What you need to do — Locate each line below that contains the string "alert" and copy every such line.

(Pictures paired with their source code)
+===+

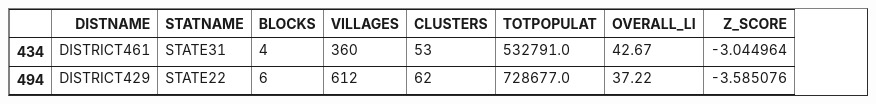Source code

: 


<div>
<style scoped>
    .dataframe tbody tr th:only-of-type {
        vertical-align: middle;
    }

    .dataframe tbody tr th {
        vertical-align: top;
    }

    .dataframe thead th {
        text-align: right;
    }
</style>
<table border="1" class="dataframe">
  <thead>
    <tr style="text-align: right;">
      <th></th>
      <th>DISTNAME</th>
      <th>STATNAME</th>
      <th>BLOCKS</th>
      <th>VILLAGES</th>
      <th>CLUSTERS</th>
      <th>TOTPOPULAT</th>
      <th>OVERALL_LI</th>
      <th>Z_SCORE</th>
    </tr>
  </thead>
  <tbody>
    <tr>
      <th>434</th>
      <td>DISTRICT461</td>
      <td>STATE31</td>
      <td>4</td>
      <td>360</td>
      <td>53</td>
      <td>532791.0</td>
      <td>42.67</td>
      <td>-3.044964</td>
    </tr>
    <tr>
      <th>494</th>
      <td>DISTRICT429</td>
      <td>STATE22</td>
      <td>6</td>
      <td>612</td>
      <td>62</td>
      <td>728677.0</td>
      <td>37.22</td>
      <td>-3.585076</td>
    </tr>
  </tbody>
</table>
</div>
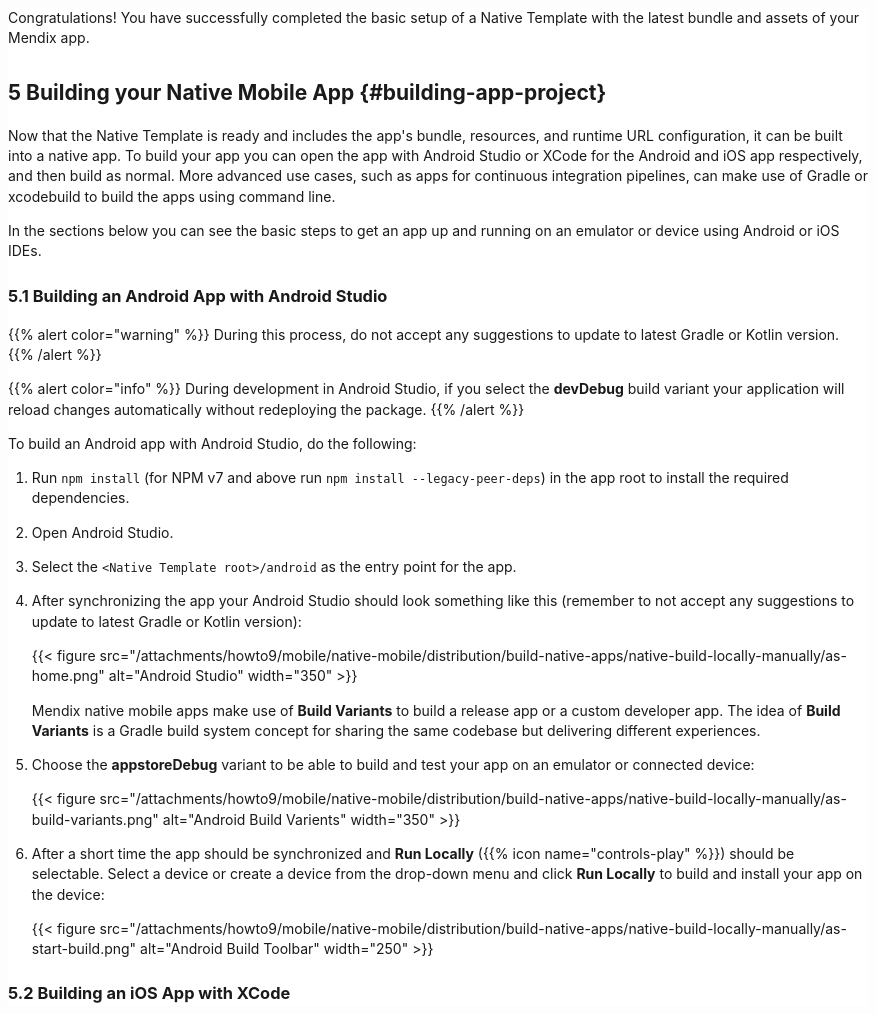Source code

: Congratulations! You have successfully completed the basic setup of a Native Template with the latest bundle and assets of your Mendix app.

## 5 Building your Native Mobile App {#building-app-project}

Now that the Native Template is ready and includes the app's bundle, resources, and runtime URL configuration, it can be built into a native app. To build your app you can open the app with Android Studio or XCode for the Android and iOS app respectively, and then build as normal. More advanced use cases, such as apps for continuous integration pipelines, can make use of Gradle or xcodebuild to build the apps using command line.

In the sections below you can see the basic steps to get an app up and running on an emulator or device using Android or iOS IDEs.

### 5.1 Building an Android App with Android Studio

{{% alert color="warning" %}}
During this process, do not accept any suggestions to update to latest Gradle or Kotlin version.
{{% /alert %}}

{{% alert color="info" %}}
During development in Android Studio, if you select the **devDebug** build variant your application will reload changes automatically without redeploying the package.
{{% /alert %}}

To build an Android app with Android Studio, do the following:

1. Run `npm install` (for NPM v7 and above run `npm install --legacy-peer-deps`) in the app root to install the required dependencies.
1. Open Android Studio.
1. Select the `<Native Template root>/android` as the entry point for the app.
1. After synchronizing the app your Android Studio should look something like this (remember to not accept any suggestions to update to latest Gradle or Kotlin version):

    {{< figure src="/attachments/howto9/mobile/native-mobile/distribution/build-native-apps/native-build-locally-manually/as-home.png" alt="Android Studio"   width="350"  >}}

    Mendix native mobile apps make use of **Build Variants** to build a release app or a custom developer app. The idea of **Build Variants** is a Gradle build system concept for sharing the same codebase but delivering different experiences.

1. Choose the **appstoreDebug** variant to be able to build and test your app on an emulator or connected device:

    {{< figure src="/attachments/howto9/mobile/native-mobile/distribution/build-native-apps/native-build-locally-manually/as-build-variants.png" alt="Android Build Varients"   width="350"  >}}

1. After a short time the app should be synchronized and **Run Locally** ({{% icon name="controls-play" %}}) should be selectable. Select a device or create a device from the drop-down menu and click **Run Locally** to build and install your app on the device:

    {{< figure src="/attachments/howto9/mobile/native-mobile/distribution/build-native-apps/native-build-locally-manually/as-start-build.png" alt="Android Build Toolbar"   width="250"  >}}

### 5.2 Building an iOS App with XCode

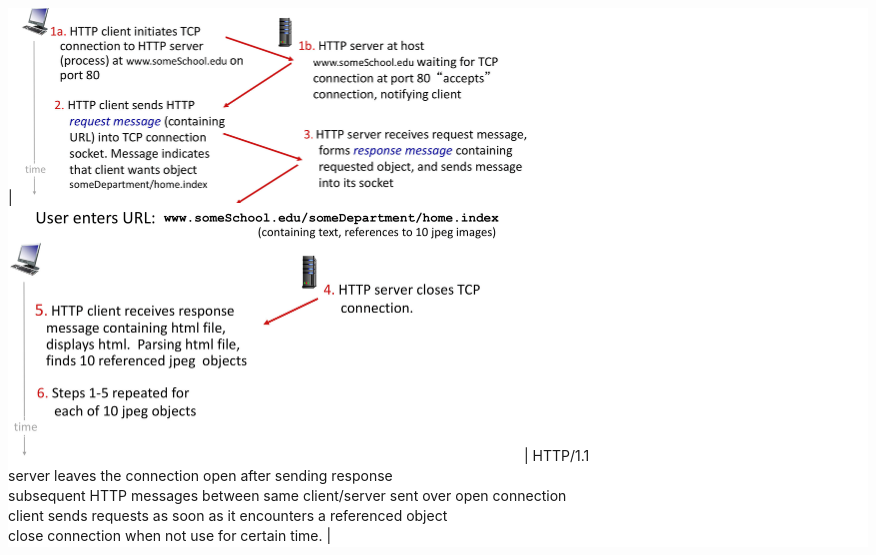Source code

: | <img src="cs456%20notes.assets/image-20221026202711915.png" alt="image-20221026202711915" style="zoom: 50%;" /><img src="cs456%20notes.assets/image-20221026202806150.png" alt="image-20221026202806150" style="zoom: 50%;" /> | HTTP/1.1<br />server leaves the connection open after sending response<br />subsequent HTTP messages between same client/server sent over open connection<br />client sends requests as soon as it encounters a referenced object<br />close connection when not use for certain time. |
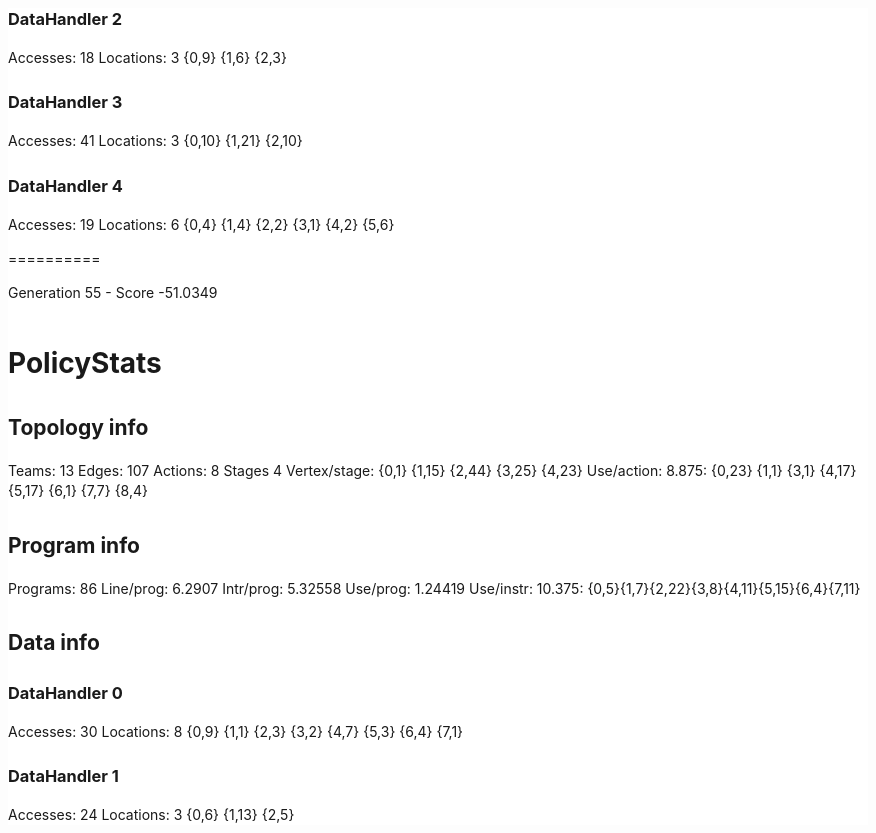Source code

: ### DataHandler 2
Accesses:	18
Locations:	3
{0,9} {1,6} {2,3} 

### DataHandler 3
Accesses:	41
Locations:	3
{0,10} {1,21} {2,10} 

### DataHandler 4
Accesses:	19
Locations:	6
{0,4} {1,4} {2,2} {3,1} {4,2} {5,6} 


==========

Generation 55 - Score -51.0349

# PolicyStats
## Topology info
Teams:		13
Edges:		107
Actions:	8
Stages		4
Vertex/stage:	{0,1} {1,15} {2,44} {3,25} {4,23} 
Use/action:	8.875: {0,23} {1,1} {3,1} {4,17} {5,17} {6,1} {7,7} {8,4} 

## Program info
Programs:	86
Line/prog:	6.2907
Intr/prog:	5.32558
Use/prog:	1.24419
Use/instr:	10.375: {0,5}{1,7}{2,22}{3,8}{4,11}{5,15}{6,4}{7,11}

## Data info

### DataHandler 0
Accesses:	30
Locations:	8
{0,9} {1,1} {2,3} {3,2} {4,7} {5,3} {6,4} {7,1} 

### DataHandler 1
Accesses:	24
Locations:	3
{0,6} {1,13} {2,5} 
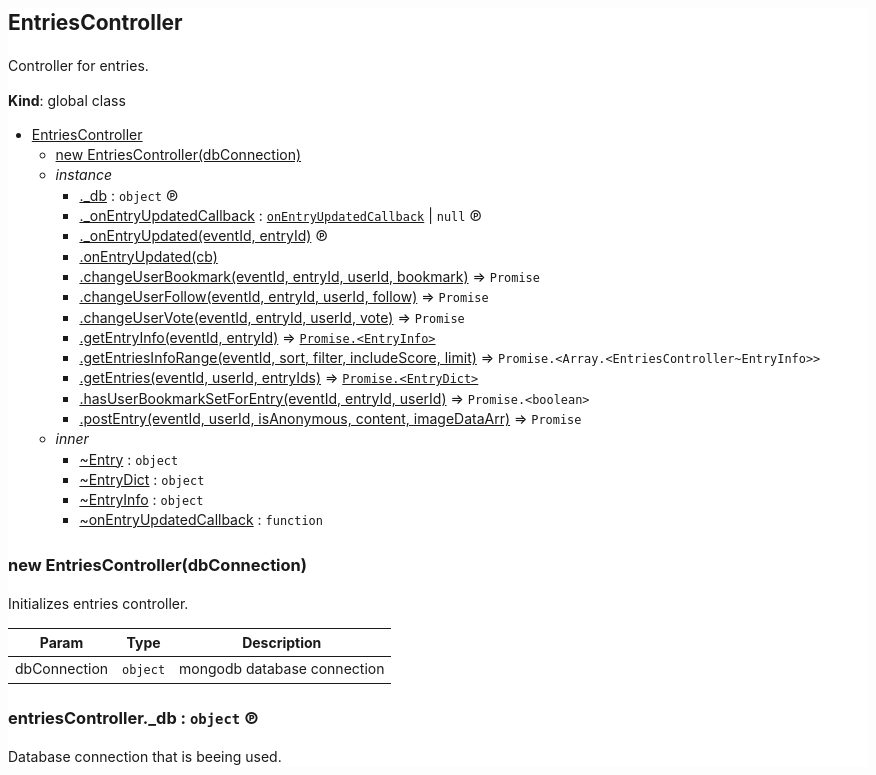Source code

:<a id="entriescontroller"></a>

## EntriesController
Controller for entries.

**Kind**: global class  

* [EntriesController](#entriescontroller)
    * [new EntriesController(dbConnection)](#new95entriescontroller95new)
    * _instance_
        * [._db](#entriescontroller4395db) : <code>object</code> ℗
        * [._onEntryUpdatedCallback](#entriescontroller4395onentryupdatedcallback) : [<code>onEntryUpdatedCallback</code>](#entriescontroller4646onentryupdatedcallback) &#124; <code>null</code> ℗
        * [._onEntryUpdated(eventId, entryId)](#entriescontroller4395onentryupdated) ℗
        * [.onEntryUpdated(cb)](#entriescontroller43onentryupdated)
        * [.changeUserBookmark(eventId, entryId, userId, bookmark)](#entriescontroller43changeuserbookmark) ⇒ <code>Promise</code>
        * [.changeUserFollow(eventId, entryId, userId, follow)](#entriescontroller43changeuserfollow) ⇒ <code>Promise</code>
        * [.changeUserVote(eventId, entryId, userId, vote)](#entriescontroller43changeuservote) ⇒ <code>Promise</code>
        * [.getEntryInfo(eventId, entryId)](#entriescontroller43getentryinfo) ⇒ [<code>Promise.&lt;EntryInfo&gt;</code>](#entriescontroller4646entryinfo)
        * [.getEntriesInfoRange(eventId, sort, filter, includeScore, limit)](#entriescontroller43getentriesinforange) ⇒ <code>Promise.&lt;Array.&lt;EntriesController~EntryInfo&gt;&gt;</code>
        * [.getEntries(eventId, userId, entryIds)](#entriescontroller43getentries) ⇒ [<code>Promise.&lt;EntryDict&gt;</code>](#entriescontroller4646entrydict)
        * [.hasUserBookmarkSetForEntry(eventId, entryId, userId)](#entriescontroller43hasuserbookmarksetforentry) ⇒ <code>Promise.&lt;boolean&gt;</code>
        * [.postEntry(eventId, userId, isAnonymous, content, imageDataArr)](#entriescontroller43postentry) ⇒ <code>Promise</code>
    * _inner_
        * [~Entry](#entriescontroller4646entry) : <code>object</code>
        * [~EntryDict](#entriescontroller4646entrydict) : <code>object</code>
        * [~EntryInfo](#entriescontroller4646entryinfo) : <code>object</code>
        * [~onEntryUpdatedCallback](#entriescontroller4646onentryupdatedcallback) : <code>function</code>

<a id="new95entriescontroller95new"></a>

### new EntriesController(dbConnection)
Initializes entries controller.


| Param | Type | Description |
| --- | --- | --- |
| dbConnection | <code>object</code> | mongodb database connection |

<a id="entriescontroller4395db"></a>

### entriesController._db : <code>object</code> ℗
Database connection that is beeing used.

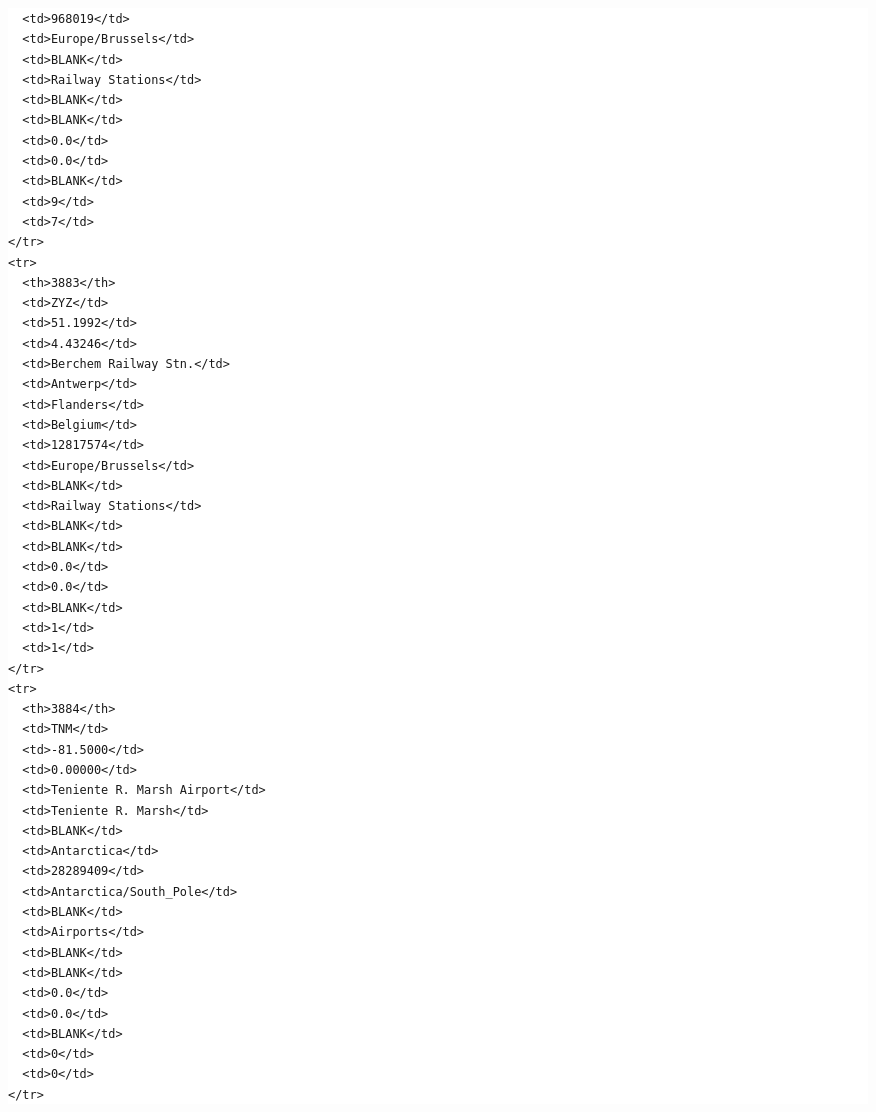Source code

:       <td>968019</td>
      <td>Europe/Brussels</td>
      <td>BLANK</td>
      <td>Railway Stations</td>
      <td>BLANK</td>
      <td>BLANK</td>
      <td>0.0</td>
      <td>0.0</td>
      <td>BLANK</td>
      <td>9</td>
      <td>7</td>
    </tr>
    <tr>
      <th>3883</th>
      <td>ZYZ</td>
      <td>51.1992</td>
      <td>4.43246</td>
      <td>Berchem Railway Stn.</td>
      <td>Antwerp</td>
      <td>Flanders</td>
      <td>Belgium</td>
      <td>12817574</td>
      <td>Europe/Brussels</td>
      <td>BLANK</td>
      <td>Railway Stations</td>
      <td>BLANK</td>
      <td>BLANK</td>
      <td>0.0</td>
      <td>0.0</td>
      <td>BLANK</td>
      <td>1</td>
      <td>1</td>
    </tr>
    <tr>
      <th>3884</th>
      <td>TNM</td>
      <td>-81.5000</td>
      <td>0.00000</td>
      <td>Teniente R. Marsh Airport</td>
      <td>Teniente R. Marsh</td>
      <td>BLANK</td>
      <td>Antarctica</td>
      <td>28289409</td>
      <td>Antarctica/South_Pole</td>
      <td>BLANK</td>
      <td>Airports</td>
      <td>BLANK</td>
      <td>BLANK</td>
      <td>0.0</td>
      <td>0.0</td>
      <td>BLANK</td>
      <td>0</td>
      <td>0</td>
    </tr>
  </tbody>
</table>
</div>
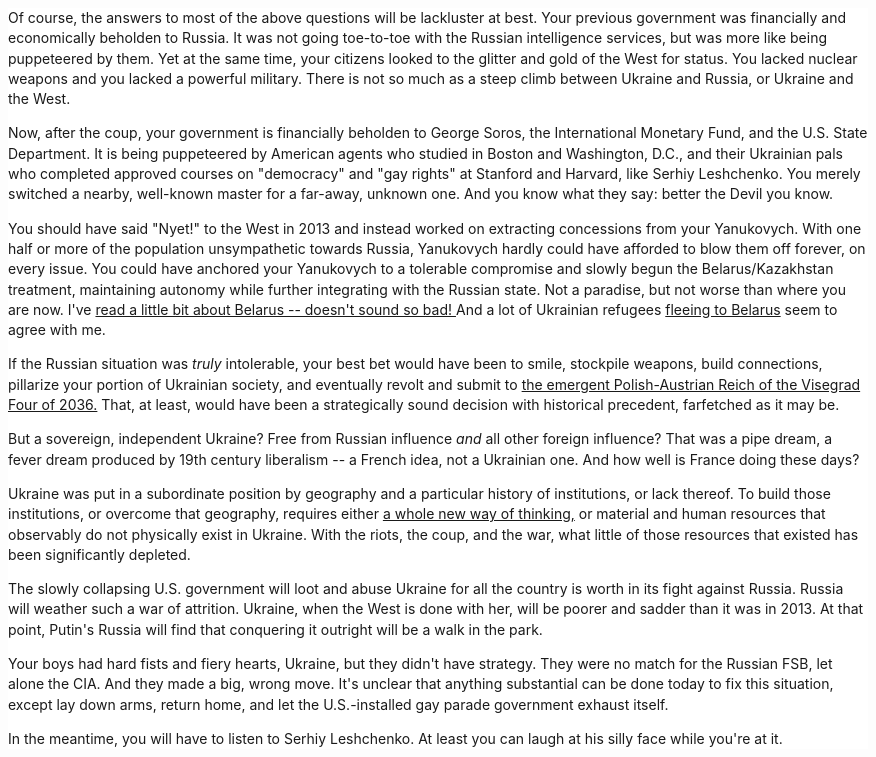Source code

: <p>Of course, the answers to most of the above questions will be lackluster at best. Your previous government was financially and economically beholden to Russia. It was not going toe-to-toe with the Russian intelligence services, but was more like being puppeteered by them. Yet at the same time, your citizens looked to the glitter and gold of the West for status. You lacked nuclear weapons and you lacked a powerful military. There is not so much as a steep climb between Ukraine and Russia, or Ukraine and the West.</p>
<p>Now, after the coup, your government is financially beholden to George Soros, the International Monetary Fund, and the U.S. State Department. It is being puppeteered by American agents who studied in Boston and Washington, D.C., and their Ukrainian pals who completed approved courses on "democracy" and "gay rights" at Stanford and Harvard, like Serhiy Leshchenko. You merely switched a nearby, well-known master for a far-away, unknown one. And you know what they say: better the Devil you know.</p>
<p>You should have said "Nyet!" to the West in 2013 and instead worked on extracting concessions from your Yanukovych. With one half or more of the population unsympathetic towards Russia, Yanukovych hardly could have afforded to blow them off forever, on every issue. You could have anchored your Yanukovych to a tolerable compromise and slowly begun the Belarus/Kazakhstan treatment, maintaining autonomy while further integrating with the Russian state. Not a paradise, but not worse than where you are now. I've <a href="https://www.chroniclesmagazine.org/belarus-still-no-country-for-sold-men/">read a little bit about Belarus -- doesn't sound so bad! </a>And a lot of Ukrainian refugees <a href="http://belarusdigest.com/story/migrants-eastern-ukraine-put-pressure-belarus-22949">fleeing to Belarus</a> seem to agree with me.</p>
<p>If the Russian situation was <em>truly</em> intolerable, your best bet would have been to smile, stockpile weapons, build connections, pillarize your portion of Ukrainian society, and eventually revolt and submit to <a href="http://www.socialmatter.net/2016/05/10/poland-and-russia-will-fight-for-control-of-europe/">the emergent Polish-Austrian Reich of the Visegrad Four of 2036.</a> That, at least, would have been a strategically sound decision with historical precedent, farfetched as it may be.</p>
<p>But a sovereign, independent Ukraine? Free from Russian influence <em>and</em> all other foreign influence? That was a pipe dream, a fever dream produced by 19th century liberalism -- a French idea, not a Ukrainian one. And how well is France doing these days?</p>
<p>Ukraine was put in a subordinate position by geography and a particular history of institutions, or lack thereof. To build those institutions, or overcome that geography, requires either <a href="http://www.socialmatter.net/2016/04/05/right-wing-activism-always-fails/">a whole new way of thinking,</a> or material and human resources that observably do not physically exist in Ukraine. With the riots, the coup, and the war, what little of those resources that existed has been significantly depleted.</p>
<p>The slowly collapsing U.S. government will loot and abuse Ukraine for all the country is worth in its fight against Russia. Russia will weather such a war of attrition. Ukraine, when the West is done with her, will be poorer and sadder than it was in 2013. At that point, Putin's Russia will find that conquering it outright will be a walk in the park.</p>
<p>Your boys had hard fists and fiery hearts, Ukraine, but they didn't have strategy. They were no match for the Russian FSB, let alone the CIA. And they made a big, wrong move. It's unclear that anything substantial can be done today to fix this situation, except lay down arms, return home, and let the U.S.-installed gay parade government exhaust itself.</p>
<p>In the meantime, you will have to listen to Serhiy Leshchenko. At least you can laugh at his silly face while you're at it.</p>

+===+

Your response —
{{% alert color="warning" %}}
{{% /alert %}}
{{% alert color="info" %}}
{{% /alert %}}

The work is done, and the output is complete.